--- EXERCISE GOAL ---
From the line containing "Keep the same format for the purple" down to the line containing "- yellow plastic bag (215,56,325,164)", copy out the entries below exactly, both lines included, and nothing else; pictures do not belong in the copy.

(Stored data)
-=-=-

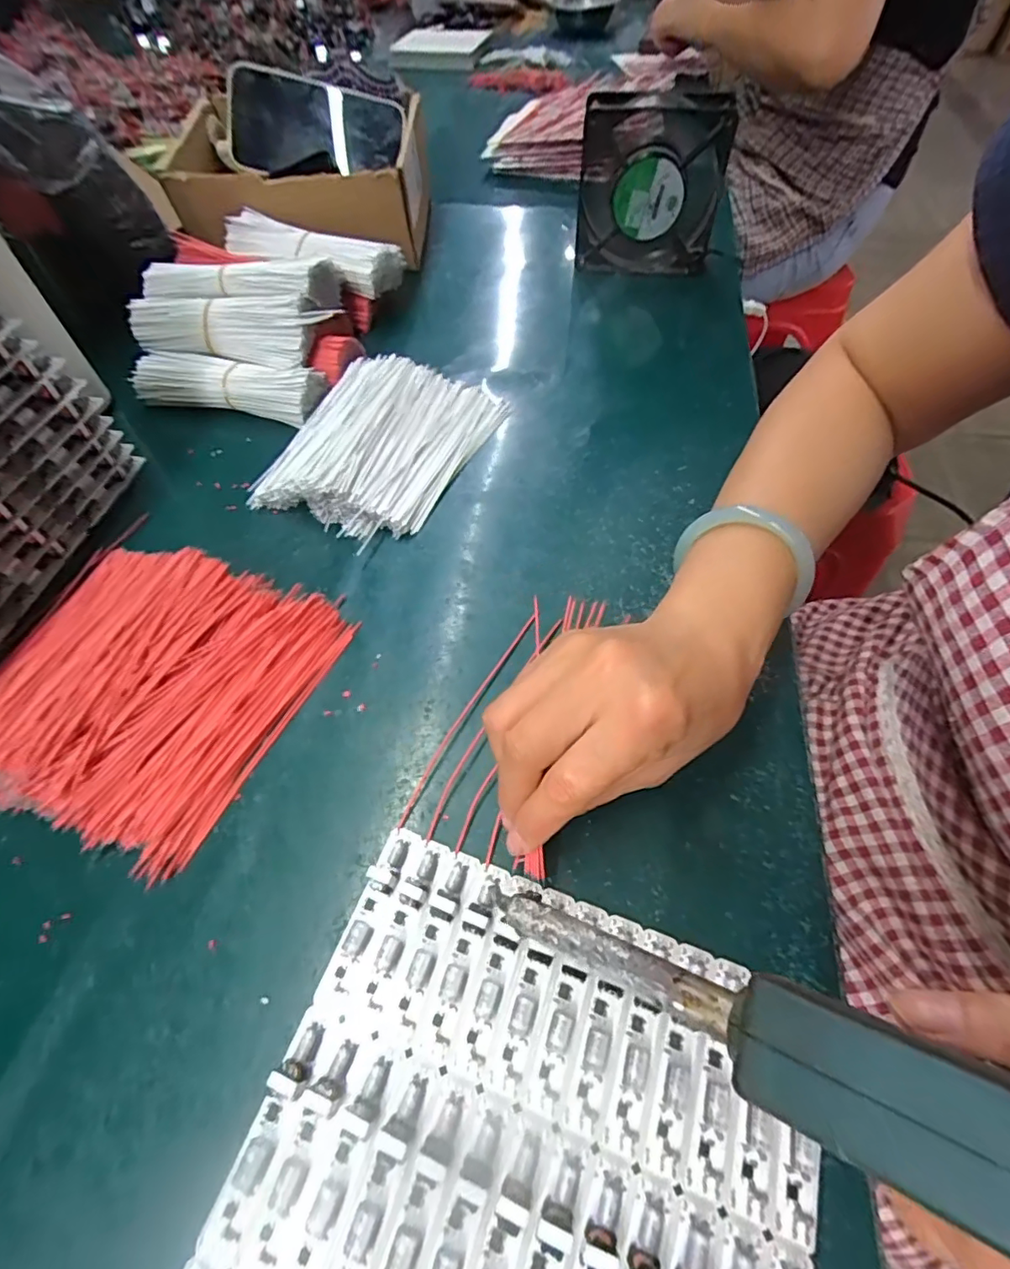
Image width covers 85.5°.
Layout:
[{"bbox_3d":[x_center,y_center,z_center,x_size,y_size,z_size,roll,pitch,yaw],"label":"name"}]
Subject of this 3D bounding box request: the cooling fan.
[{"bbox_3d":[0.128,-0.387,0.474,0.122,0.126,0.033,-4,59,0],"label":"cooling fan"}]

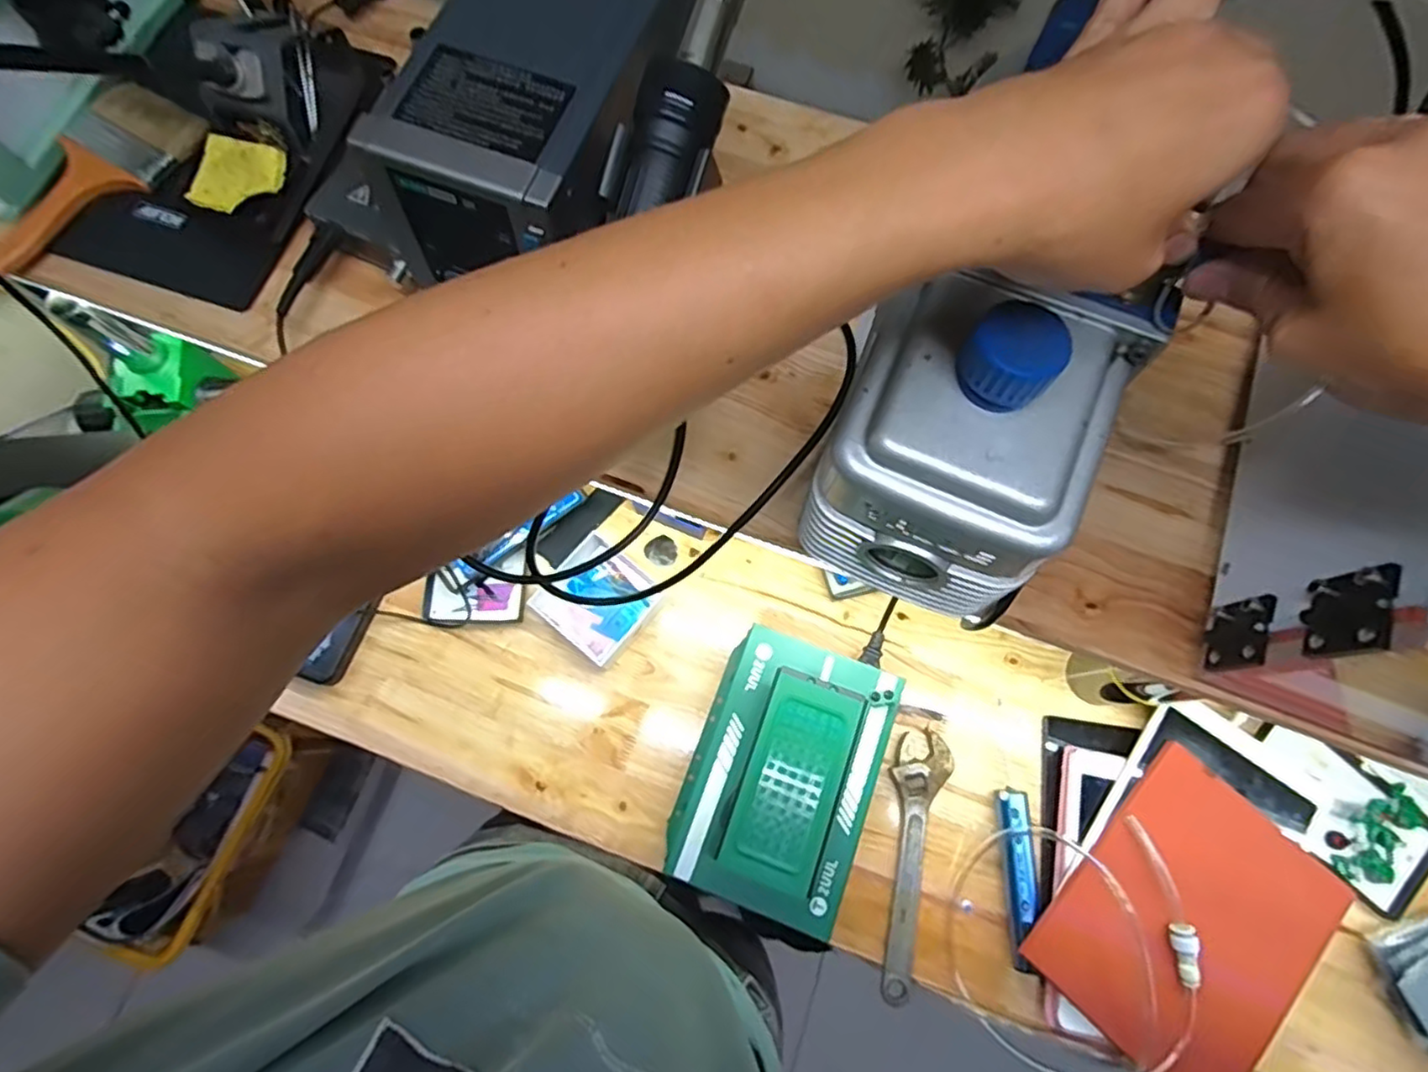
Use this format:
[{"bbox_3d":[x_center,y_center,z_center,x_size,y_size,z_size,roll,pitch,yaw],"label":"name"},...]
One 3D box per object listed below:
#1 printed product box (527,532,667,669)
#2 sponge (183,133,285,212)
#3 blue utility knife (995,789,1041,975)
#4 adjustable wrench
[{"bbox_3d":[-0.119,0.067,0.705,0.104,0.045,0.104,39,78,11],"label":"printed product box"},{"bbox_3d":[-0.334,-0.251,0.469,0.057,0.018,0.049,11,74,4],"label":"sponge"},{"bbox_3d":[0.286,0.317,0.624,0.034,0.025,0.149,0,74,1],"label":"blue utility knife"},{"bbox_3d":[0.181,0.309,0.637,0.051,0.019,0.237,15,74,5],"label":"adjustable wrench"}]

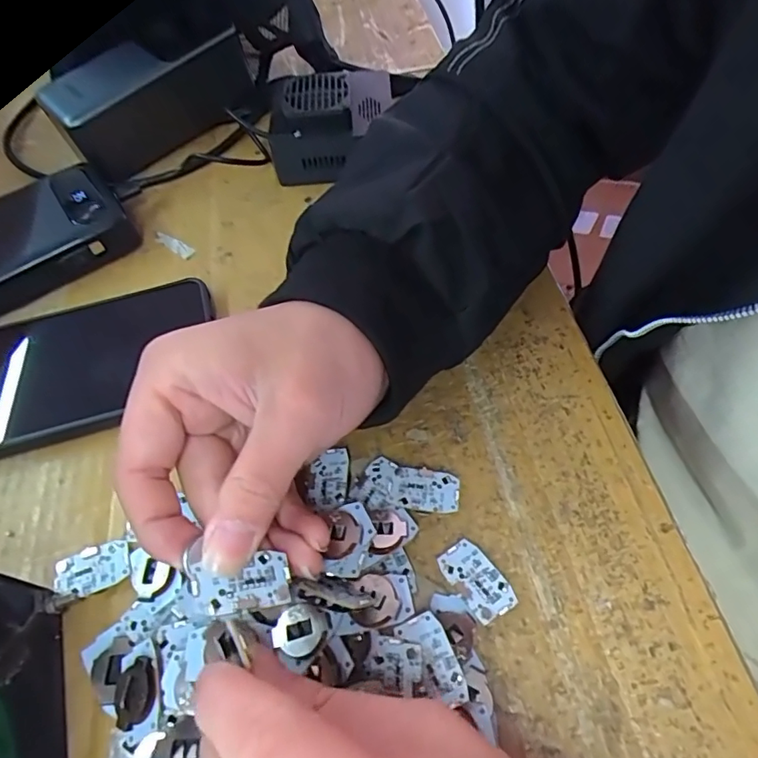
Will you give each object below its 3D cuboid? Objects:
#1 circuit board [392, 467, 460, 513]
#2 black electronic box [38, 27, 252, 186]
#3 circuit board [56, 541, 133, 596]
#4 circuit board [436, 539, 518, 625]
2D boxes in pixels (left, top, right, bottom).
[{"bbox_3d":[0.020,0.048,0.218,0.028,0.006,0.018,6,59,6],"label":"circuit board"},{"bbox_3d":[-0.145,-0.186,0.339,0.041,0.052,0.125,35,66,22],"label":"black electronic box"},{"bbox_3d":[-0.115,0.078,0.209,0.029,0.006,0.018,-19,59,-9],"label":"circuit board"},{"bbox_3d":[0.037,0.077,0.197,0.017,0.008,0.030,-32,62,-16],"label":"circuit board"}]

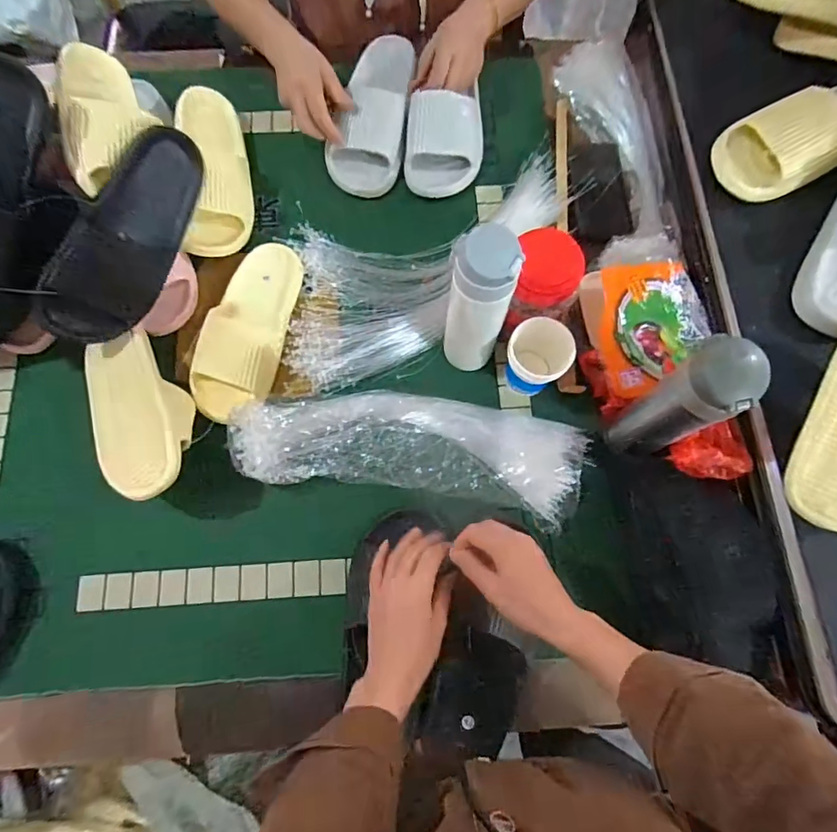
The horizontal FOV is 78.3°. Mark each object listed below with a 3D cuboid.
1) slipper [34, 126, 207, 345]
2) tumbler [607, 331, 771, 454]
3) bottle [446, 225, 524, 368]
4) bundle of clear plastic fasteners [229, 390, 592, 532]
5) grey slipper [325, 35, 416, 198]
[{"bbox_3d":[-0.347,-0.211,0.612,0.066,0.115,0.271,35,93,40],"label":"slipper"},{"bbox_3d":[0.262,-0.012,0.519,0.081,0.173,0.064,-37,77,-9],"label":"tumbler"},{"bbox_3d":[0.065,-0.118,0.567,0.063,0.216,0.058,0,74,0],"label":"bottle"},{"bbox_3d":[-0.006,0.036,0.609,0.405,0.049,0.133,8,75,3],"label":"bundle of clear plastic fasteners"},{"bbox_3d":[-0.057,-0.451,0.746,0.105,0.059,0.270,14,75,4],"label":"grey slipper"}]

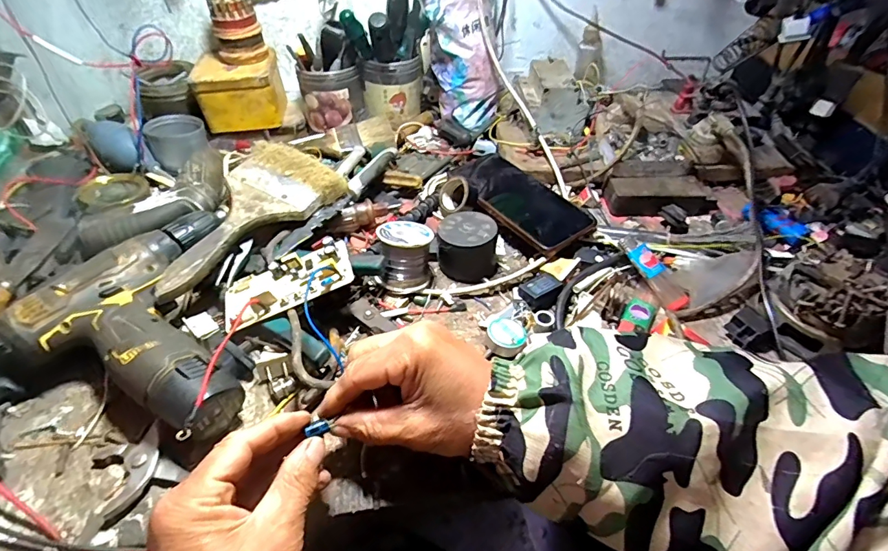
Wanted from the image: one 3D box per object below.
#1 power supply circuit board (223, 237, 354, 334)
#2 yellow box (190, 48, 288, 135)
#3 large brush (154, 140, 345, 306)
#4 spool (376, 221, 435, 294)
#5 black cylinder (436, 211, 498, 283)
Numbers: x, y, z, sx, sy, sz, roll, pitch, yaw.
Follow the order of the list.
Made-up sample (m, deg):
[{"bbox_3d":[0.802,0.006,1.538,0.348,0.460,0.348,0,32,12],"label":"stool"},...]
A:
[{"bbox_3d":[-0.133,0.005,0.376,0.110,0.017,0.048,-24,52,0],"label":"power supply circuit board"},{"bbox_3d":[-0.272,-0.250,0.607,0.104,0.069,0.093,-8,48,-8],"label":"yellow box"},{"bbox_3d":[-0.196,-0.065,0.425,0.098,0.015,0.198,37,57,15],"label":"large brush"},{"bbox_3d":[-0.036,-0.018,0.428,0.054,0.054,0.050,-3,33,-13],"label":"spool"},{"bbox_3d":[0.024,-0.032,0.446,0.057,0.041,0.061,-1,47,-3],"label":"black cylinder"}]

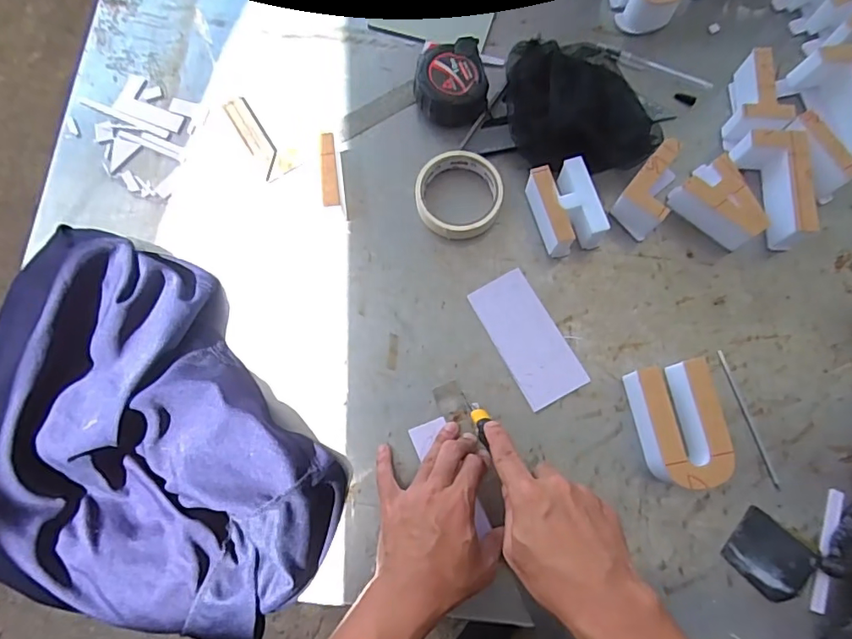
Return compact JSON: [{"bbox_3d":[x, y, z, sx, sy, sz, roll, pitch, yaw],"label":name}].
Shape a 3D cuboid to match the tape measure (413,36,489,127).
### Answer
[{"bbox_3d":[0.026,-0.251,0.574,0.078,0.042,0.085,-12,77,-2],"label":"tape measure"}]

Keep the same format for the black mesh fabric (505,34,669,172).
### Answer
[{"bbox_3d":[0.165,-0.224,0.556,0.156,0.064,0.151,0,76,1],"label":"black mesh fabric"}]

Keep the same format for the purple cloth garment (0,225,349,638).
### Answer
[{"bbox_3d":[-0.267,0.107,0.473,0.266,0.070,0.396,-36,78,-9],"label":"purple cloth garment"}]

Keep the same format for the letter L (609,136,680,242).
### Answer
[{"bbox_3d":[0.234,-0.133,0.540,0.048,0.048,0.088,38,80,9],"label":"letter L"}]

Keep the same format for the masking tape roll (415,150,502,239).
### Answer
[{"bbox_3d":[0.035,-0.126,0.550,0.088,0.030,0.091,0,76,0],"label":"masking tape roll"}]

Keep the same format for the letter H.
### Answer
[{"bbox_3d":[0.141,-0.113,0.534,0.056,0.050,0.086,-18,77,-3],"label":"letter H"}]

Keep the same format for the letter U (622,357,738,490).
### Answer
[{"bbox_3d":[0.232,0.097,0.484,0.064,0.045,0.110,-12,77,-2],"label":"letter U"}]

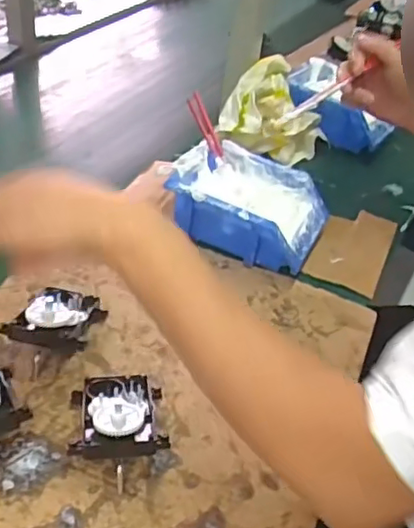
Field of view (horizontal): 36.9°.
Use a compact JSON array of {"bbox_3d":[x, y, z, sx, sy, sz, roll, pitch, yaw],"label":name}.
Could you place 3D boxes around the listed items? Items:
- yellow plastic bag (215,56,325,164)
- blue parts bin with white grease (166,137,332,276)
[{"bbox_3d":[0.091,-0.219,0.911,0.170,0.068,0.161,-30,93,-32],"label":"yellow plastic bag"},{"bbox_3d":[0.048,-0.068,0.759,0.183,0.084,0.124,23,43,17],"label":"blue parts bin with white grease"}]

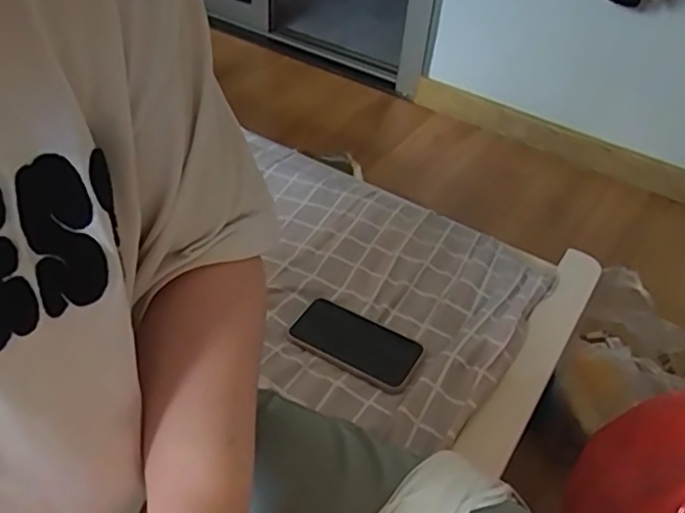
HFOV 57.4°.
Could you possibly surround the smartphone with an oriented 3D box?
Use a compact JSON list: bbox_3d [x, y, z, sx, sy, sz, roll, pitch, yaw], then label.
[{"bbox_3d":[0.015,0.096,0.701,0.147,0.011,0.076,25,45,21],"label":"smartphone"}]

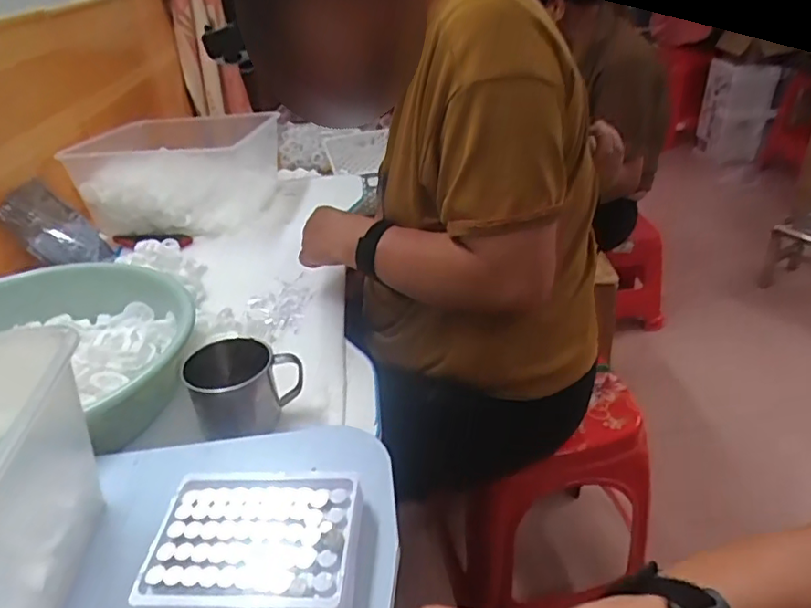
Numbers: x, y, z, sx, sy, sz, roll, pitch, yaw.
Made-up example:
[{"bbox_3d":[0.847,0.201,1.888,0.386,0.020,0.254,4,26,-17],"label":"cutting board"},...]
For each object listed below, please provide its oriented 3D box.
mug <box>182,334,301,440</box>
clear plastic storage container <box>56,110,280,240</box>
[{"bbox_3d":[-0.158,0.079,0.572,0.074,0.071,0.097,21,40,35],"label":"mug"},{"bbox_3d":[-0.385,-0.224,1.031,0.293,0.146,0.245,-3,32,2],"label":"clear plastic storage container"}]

-=-=-

--- EXPECTED ANSWER ---
Keep the same format for the purple cloth garment (0,225,349,638).
### Answer
[{"bbox_3d":[-0.267,0.107,0.473,0.266,0.070,0.396,-36,78,-9],"label":"purple cloth garment"}]

Keep the same format for the letter L (609,136,680,242).
### Answer
[{"bbox_3d":[0.234,-0.133,0.540,0.048,0.048,0.088,38,80,9],"label":"letter L"}]

Keep the same format for the masking tape roll (415,150,502,239).
### Answer
[{"bbox_3d":[0.035,-0.126,0.550,0.088,0.030,0.091,0,76,0],"label":"masking tape roll"}]

Keep the same format for the letter H.
### Answer
[{"bbox_3d":[0.141,-0.113,0.534,0.056,0.050,0.086,-18,77,-3],"label":"letter H"}]

Keep the same format for the letter U (622,357,738,490).
### Answer
[{"bbox_3d":[0.232,0.097,0.484,0.064,0.045,0.110,-12,77,-2],"label":"letter U"}]

Field of view (horizontal): 36.9°.
Use a compact JSON array of {"bbox_3d":[x, y, z, sx, sy, sz, roll, pitch, yaw],"label":name}.
Could you place 3D boxes around the listed items? Items:
- yellow plastic bag (215,56,325,164)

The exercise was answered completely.